The Stingray crew take Idotee into custody and return to Marineville. Shore decides not to punish Troy for his insubordination and instead thanks him for his bravery.

== Regular voice cast ==
- Ray Barrett as Commander Shore
- Robert Easton as Lieutenant Phones
- Don Mason as Captain Troy Tempest

== Production ==
Although Idotee is named in the script, the character does not identify himself in dialogue, instead telling Shore and Phones that his name is "of no consequence".

The galleon studio model was built by the APF special effects department under the supervision of effects director Derek Meddings, while the puppet-sized decks were designed by art director Bob Bell. Both the galleon model and the deck sets were re-used for the episode "Set Sail for Adventure", where they appear as Admiral Denver's ship.

The incidental music was composed between 16 and 22 October 1963. It was recorded on 25 October with a 30-piece orchestra at Pye Studios, London. Music for "The Golden Sea" was recorded during the same session.

== Reception ==
Commentator Fred McNamara summarises the episode as "an exceptionally well-crafted fusion of character drama and atmospheric set pieces". He considers Idotee one of the "most menacing" Stingray villains" and calls the reveal of the galleon's true nature "thrilling to see unfold". McNamara also notes that the climax involving the rigged diving cylinder is "deliberately side-splitting", creating "a surreal gallows humour". He calls Shore's role away from Marineville "an enjoyable oddity", writing that the Commander accompanies Tempest and Phones for no obvious reason "other than he simply wanted to".

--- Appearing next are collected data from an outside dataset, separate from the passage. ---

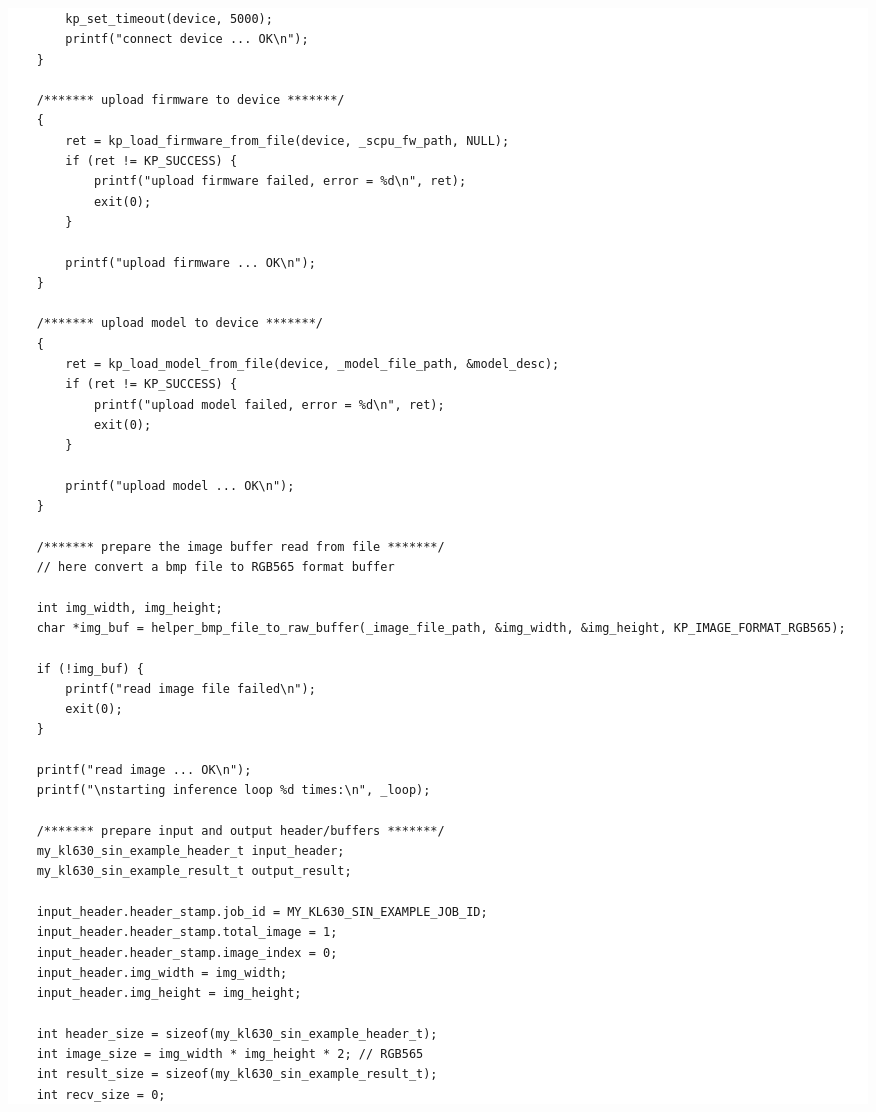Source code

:             kp_set_timeout(device, 5000);
            printf("connect device ... OK\n");
        }

        /******* upload firmware to device *******/
        {
            ret = kp_load_firmware_from_file(device, _scpu_fw_path, NULL);
            if (ret != KP_SUCCESS) {
                printf("upload firmware failed, error = %d\n", ret);
                exit(0);
            }

            printf("upload firmware ... OK\n");
        }

        /******* upload model to device *******/
        {
            ret = kp_load_model_from_file(device, _model_file_path, &model_desc);
            if (ret != KP_SUCCESS) {
                printf("upload model failed, error = %d\n", ret);
                exit(0);
            }

            printf("upload model ... OK\n");
        }

        /******* prepare the image buffer read from file *******/
        // here convert a bmp file to RGB565 format buffer

        int img_width, img_height;
        char *img_buf = helper_bmp_file_to_raw_buffer(_image_file_path, &img_width, &img_height, KP_IMAGE_FORMAT_RGB565);

        if (!img_buf) {
            printf("read image file failed\n");
            exit(0);
        }

        printf("read image ... OK\n");
        printf("\nstarting inference loop %d times:\n", _loop);

        /******* prepare input and output header/buffers *******/
        my_kl630_sin_example_header_t input_header;
        my_kl630_sin_example_result_t output_result;

        input_header.header_stamp.job_id = MY_KL630_SIN_EXAMPLE_JOB_ID;
        input_header.header_stamp.total_image = 1;
        input_header.header_stamp.image_index = 0;
        input_header.img_width = img_width;
        input_header.img_height = img_height;

        int header_size = sizeof(my_kl630_sin_example_header_t);
        int image_size = img_width * img_height * 2; // RGB565
        int result_size = sizeof(my_kl630_sin_example_result_t);
        int recv_size = 0;
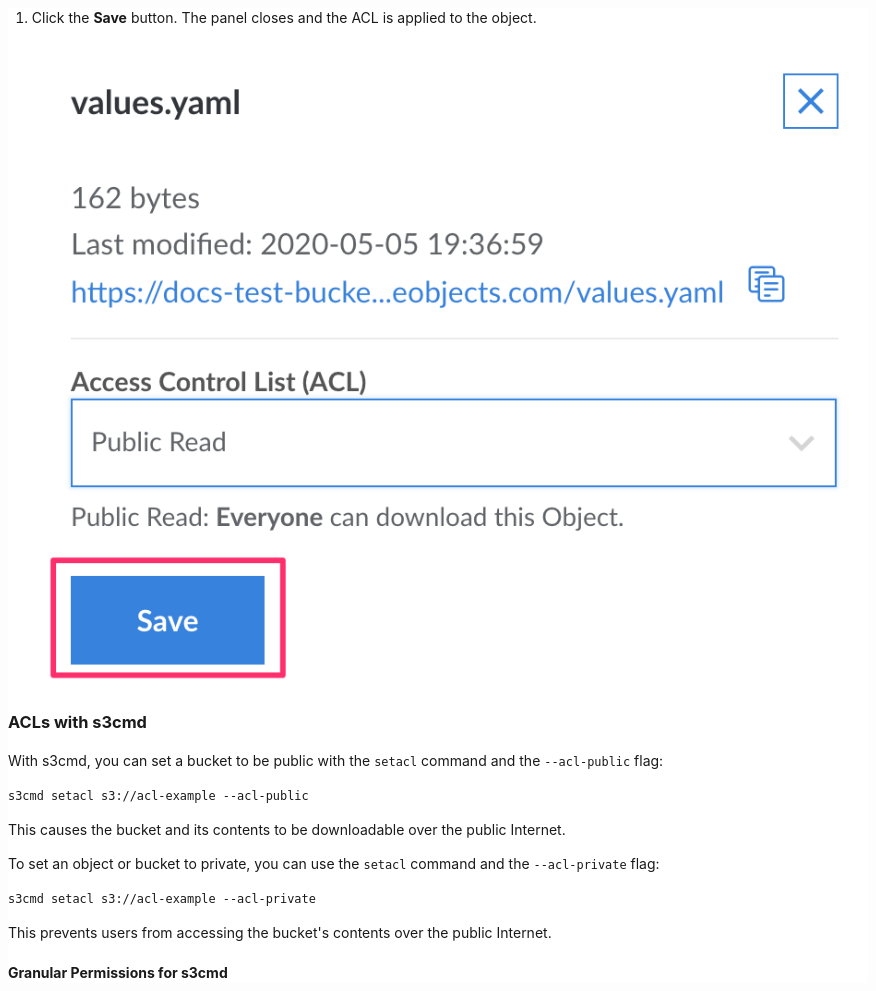 1.  Click the **Save** button. The panel closes and the ACL is applied to the object.

    ![Object Storage Object ACL Save Settings](acl-object-panel-save.png "Object Storage Object ACL Save Settings")

### ACLs with s3cmd

With s3cmd, you can set a bucket to be public with the `setacl` command and the `--acl-public` flag:

    s3cmd setacl s3://acl-example --acl-public

This causes the bucket and its contents to be downloadable over the public Internet.

To set an object or bucket to private, you can use the `setacl` command and the `--acl-private` flag:

    s3cmd setacl s3://acl-example --acl-private

This prevents users from accessing the bucket's contents over the public Internet.

#### Granular Permissions for s3cmd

Writing for fanzine Andersonic, Vincent Law compares "The Ghost Ship" to the episodes "A Nut for Marineville", "Pink Ice" and "Invisible Enemy" for the way in which the characters react to the threat posed by Idotee. He notes that in the latter two episodes "the bottom line [is] 'blast them before they blast us'", while the former two "riff on pretty much the same theme, the stock response to the unknown usually being to shoot first." Law also praises the flute music that accompanies the first appearance of the galleon, describing the piece as "unforgettable" and arguing that it "perfectly encapsulates the whole series." Anthony Clark of sci-fi-online.com describes the episode's incidental music as "spine-tingling stuff".

== Adaptations ==
The episode was adapted into a picture book in 1992 and serialised as a three-part strip in Fleetway's Stingray: The Comic in 1993. The comic strip was followed up with a feature that gave the backstory of Idotee, revealing him to be more than 200 "marine years" old.